Any earthquake whose effects were as widespread as the one that rattled the East Coast on Aug. 23 demands investigation of the impacted area, but in this case, researchers faced a rare challenge — Hurricane Irene, which made landfall Aug. 27 and meant scientists had only a matter of days before the storm's rains erased the evidence.
But even with this unusual challenge, investigators succeeded in quickly discovering key details about the quake's effects before the storm washed them away.
"We feel pretty good about what we were able to document in such a limited amount of time," said civil and environmental engineer James R. Martin II, director of the World Institute for Disaster Risk Management at Virginia Tech in Blacksburg.
The quake, centered near Mineral, Va., was a magnitude 5.8 East Coast event felt as far south as Georgia and as far north as Montreal. Damage from the earthquake was relatively light, but effects were nevertheless seen at two landmarks in Washington, the Washington Monument and the National Cathedral, with additional damage reports coming from as far away as New York City, about 320 miles north. The quake also triggered the shutdown of the nuclear reactors at the North Anna Power Plant located near the epicenter, in Louisa County, Va.

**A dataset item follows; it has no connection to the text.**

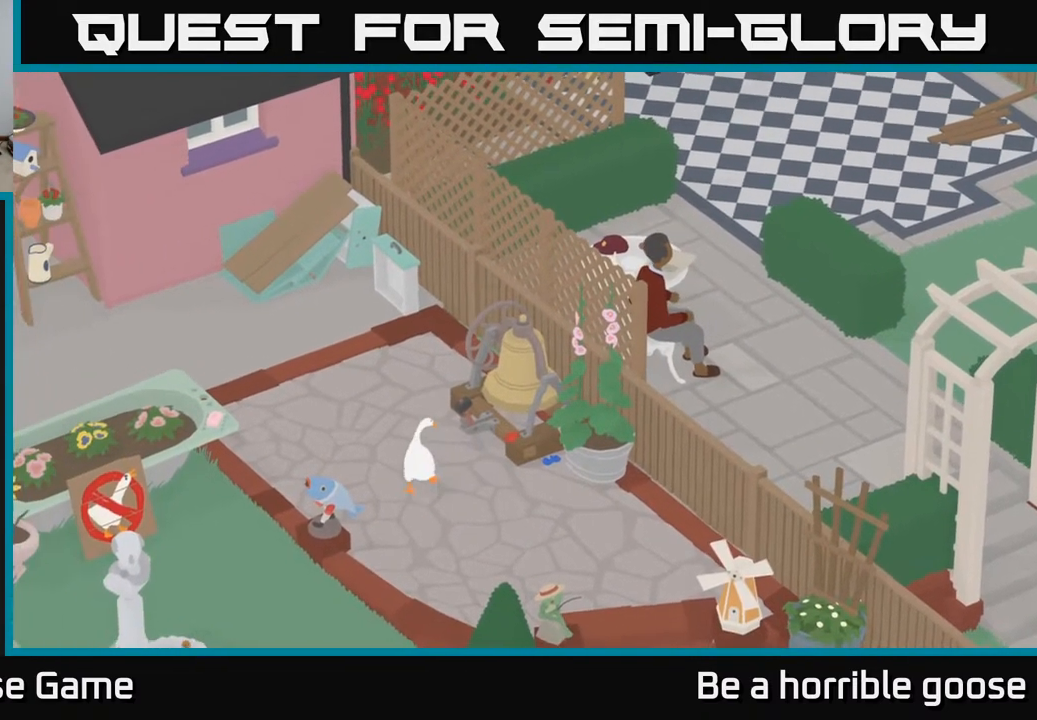
{"buttons": ["B", "L2"], "left_stick": "center", "right_stick": "center", "events": [[233, "L2", "down"], [233, "left_stick", "center"], [467, "B", "down"]]}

Although the quake was not expected to wreak significant damage, it is nonetheless important to carefully investigate what effects it had, Martin said.
"The quake perhaps was a preview of what damage pattern we can expect if we have as large an earthquake as is possible in this region," Martin told OurAmazingPlanet. For instance, "significant damage happened at Washington, D.C., even though it was more than 100 miles from the epicentral region. We want to know precisely why that was."
Martin was entrusted the day before the Irene's landfall with leading a team of U.S. scientists and engineers to investigate the quake's aftereffects. They had to move fast to take samples, create maps and photograph damage to infrastructure and underground locations.
"The most pressing issue has been collecting perishable data ahead of Hurricane Irene," Martin said.
The team's main focus was on river and stream deposits, which are typically the most vulnerable to impact from hurricanes and their accompanying flooding. They also researched "waterfront structures, bridges, dams and embankments, earth-retaining systems, monuments and institutions that were damaged, and critical facilities such as major airports and the power plant," Martin said. Soil and geological conditions also can shed light on damage patterns around the epicenter and in more distant locales, so they were important to take a look at before the storm hit
In the end, "we feel we documented the most important findings, although minor features that may have been present along some rivers and streams may have been lost due to heavy rains and subsequent rises in rivers and streams," Martin said.
For instance, they found evidence the earthquake was large enough to cause liquefaction, essentially shaking the ground soupy. "In a big thunderstorm, this would have been washed away," Martin said.
Work to collect evidence from the earthquake is continuing after the hurricane. The researchers aim to have a preliminary report for the National Science Foundation within two or so weeks, with a more detailed analysis to follow in the next few months.
"Beyond technical findings, the event can also teach us much about the need for greater preparedness for and better awareness of eastern U.S. earthquake hazards," he said. "Many communities, emergency centers, local governments and regional governments didn't really know what to do. They weren't prepared for this type of event."